Recent trends of state legislatures show both proposals and adoption of MRSA screening and reporting legislation that promote the early identification of MRSA, and preventing the spread of MRSA. Opponents of MRSA screening legislation argue that it is too costly, impractical and inconvenient. However, MRSA detection plates are available at only a little more than $1.50 per plate, and screening requires only a simple nasal swab to detect MRSA. Recent advancements in MRSA detection devices make it possible to receive test results within 50 and 75 minutes, whereas test results were previously only available within 18 to 48 hours. This shortened time in obtaining test results gives a hospital the ability to isolate and treat the MRSA patient before MRSA is spread to other parts of the hospital.

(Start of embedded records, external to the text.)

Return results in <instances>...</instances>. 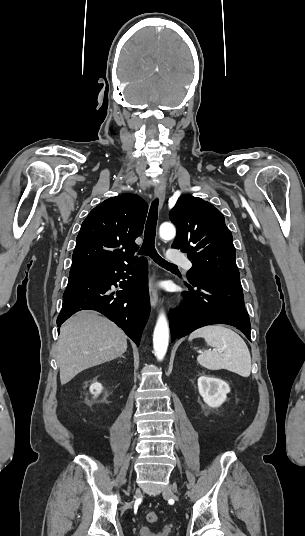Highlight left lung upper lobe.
Returning <instances> with one entry per match:
<instances>
[{"mask_svg":"<svg viewBox=\"0 0 305 536\" xmlns=\"http://www.w3.org/2000/svg\"><path fill=\"white\" fill-rule=\"evenodd\" d=\"M177 226L173 248L187 252L193 266L189 281L240 282L235 247L222 213L209 202L182 195L169 214Z\"/></svg>","mask_w":305,"mask_h":536,"instance_id":"5c2ea615","label":"left lung upper lobe"}]
</instances>
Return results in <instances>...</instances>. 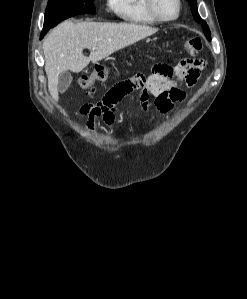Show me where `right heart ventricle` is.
I'll use <instances>...</instances> for the list:
<instances>
[{
  "mask_svg": "<svg viewBox=\"0 0 247 299\" xmlns=\"http://www.w3.org/2000/svg\"><path fill=\"white\" fill-rule=\"evenodd\" d=\"M110 10L121 20L131 24L154 25L146 0H108Z\"/></svg>",
  "mask_w": 247,
  "mask_h": 299,
  "instance_id": "right-heart-ventricle-1",
  "label": "right heart ventricle"
}]
</instances>
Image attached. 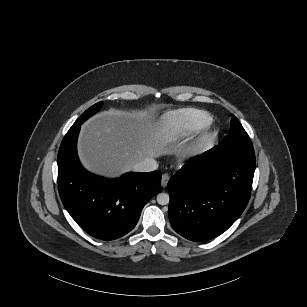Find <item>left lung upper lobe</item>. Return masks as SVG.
Wrapping results in <instances>:
<instances>
[{"mask_svg":"<svg viewBox=\"0 0 307 307\" xmlns=\"http://www.w3.org/2000/svg\"><path fill=\"white\" fill-rule=\"evenodd\" d=\"M217 146L253 149L248 134L235 116L231 119L230 132Z\"/></svg>","mask_w":307,"mask_h":307,"instance_id":"5c2ea615","label":"left lung upper lobe"}]
</instances>
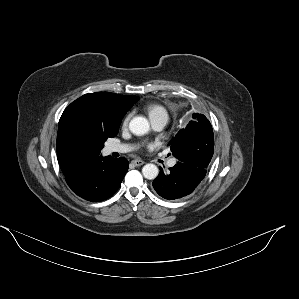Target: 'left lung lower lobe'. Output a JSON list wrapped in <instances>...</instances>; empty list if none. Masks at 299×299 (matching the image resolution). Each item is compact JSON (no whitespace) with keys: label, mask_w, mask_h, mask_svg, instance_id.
Returning <instances> with one entry per match:
<instances>
[{"label":"left lung lower lobe","mask_w":299,"mask_h":299,"mask_svg":"<svg viewBox=\"0 0 299 299\" xmlns=\"http://www.w3.org/2000/svg\"><path fill=\"white\" fill-rule=\"evenodd\" d=\"M153 181L155 191L167 200H175L191 194L206 175V170L192 164L179 162Z\"/></svg>","instance_id":"0a47b994"}]
</instances>
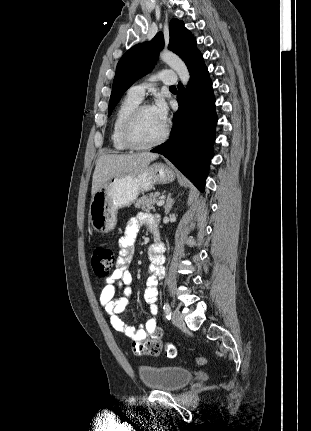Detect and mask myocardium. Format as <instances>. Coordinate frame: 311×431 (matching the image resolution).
Segmentation results:
<instances>
[{
  "instance_id": "myocardium-1",
  "label": "myocardium",
  "mask_w": 311,
  "mask_h": 431,
  "mask_svg": "<svg viewBox=\"0 0 311 431\" xmlns=\"http://www.w3.org/2000/svg\"><path fill=\"white\" fill-rule=\"evenodd\" d=\"M149 107L150 106L146 103H140L128 114V116L124 121L123 136L127 144L132 148L148 149V148L158 146L159 144L163 143L166 140L169 134V129L165 125L164 132L157 139L148 141V142H145L139 139V137L137 136V126L144 111Z\"/></svg>"
}]
</instances>
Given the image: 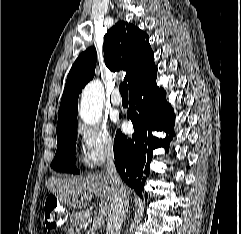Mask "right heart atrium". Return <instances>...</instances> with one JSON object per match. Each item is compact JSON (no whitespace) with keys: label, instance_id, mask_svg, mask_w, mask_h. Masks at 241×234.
Here are the masks:
<instances>
[{"label":"right heart atrium","instance_id":"obj_1","mask_svg":"<svg viewBox=\"0 0 241 234\" xmlns=\"http://www.w3.org/2000/svg\"><path fill=\"white\" fill-rule=\"evenodd\" d=\"M77 135L82 145L83 161L88 168L100 166L115 154V141L106 126L81 124L77 127Z\"/></svg>","mask_w":241,"mask_h":234}]
</instances>
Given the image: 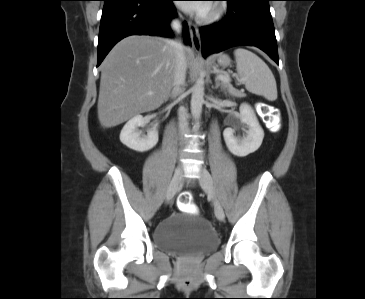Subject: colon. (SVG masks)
<instances>
[{
	"mask_svg": "<svg viewBox=\"0 0 365 299\" xmlns=\"http://www.w3.org/2000/svg\"><path fill=\"white\" fill-rule=\"evenodd\" d=\"M264 117L268 119V122L270 124V128L273 131H278L280 129L281 126V121L279 119V117L276 114L275 109L273 108H267V113L264 114ZM177 206L179 209L184 210V211H188V212H193L196 210V207L194 205L193 202V195L188 192H182L177 199Z\"/></svg>",
	"mask_w": 365,
	"mask_h": 299,
	"instance_id": "1",
	"label": "colon"
}]
</instances>
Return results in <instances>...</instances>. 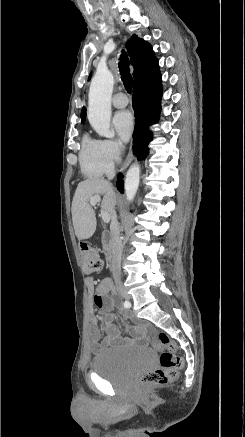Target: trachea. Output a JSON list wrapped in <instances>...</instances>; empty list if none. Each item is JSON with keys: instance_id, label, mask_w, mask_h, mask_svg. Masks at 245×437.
I'll use <instances>...</instances> for the list:
<instances>
[{"instance_id": "obj_1", "label": "trachea", "mask_w": 245, "mask_h": 437, "mask_svg": "<svg viewBox=\"0 0 245 437\" xmlns=\"http://www.w3.org/2000/svg\"><path fill=\"white\" fill-rule=\"evenodd\" d=\"M121 60L119 61V71L121 74V80L125 86L126 91L131 94L133 86V78L129 70V59L126 52H122L120 55Z\"/></svg>"}]
</instances>
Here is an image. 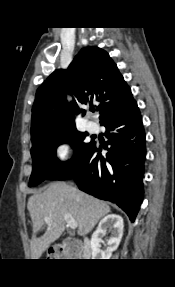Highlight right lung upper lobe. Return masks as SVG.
Here are the masks:
<instances>
[{
    "instance_id": "obj_1",
    "label": "right lung upper lobe",
    "mask_w": 175,
    "mask_h": 287,
    "mask_svg": "<svg viewBox=\"0 0 175 287\" xmlns=\"http://www.w3.org/2000/svg\"><path fill=\"white\" fill-rule=\"evenodd\" d=\"M67 93L74 95L73 102H67ZM132 100L131 89L109 54L95 46L85 47L67 70L54 71L38 88L32 109V143L76 128L74 113L85 114L78 104L100 102L101 121Z\"/></svg>"
}]
</instances>
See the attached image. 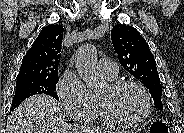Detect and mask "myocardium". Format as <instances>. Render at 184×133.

Although there are legal concerns that screening and reporting requirements may increase hospital liability in medical malpractice suits, MRSA screening upon admission would also be advantageous to hospitals in order to show that the patient had acquired MRSA before entering their facility, therefore, decreasing their opportunity for liability in these instances.  MRSA reporting may initially have a negative impact on hospitals that report higher MRSA rates, but when following MRSA screening procedures and MRSA prevention guidelines such as those provided by The Society for Healthcare Epidemiology of America (SHEA), it is likely that a hospital’s MRSA numbers will significantly decrease.  After the adjustment period is over, hospitals may be happy to report just how MRSA-free their facility has become, and everyone will benefit from such a decrease in this life-threatening infection.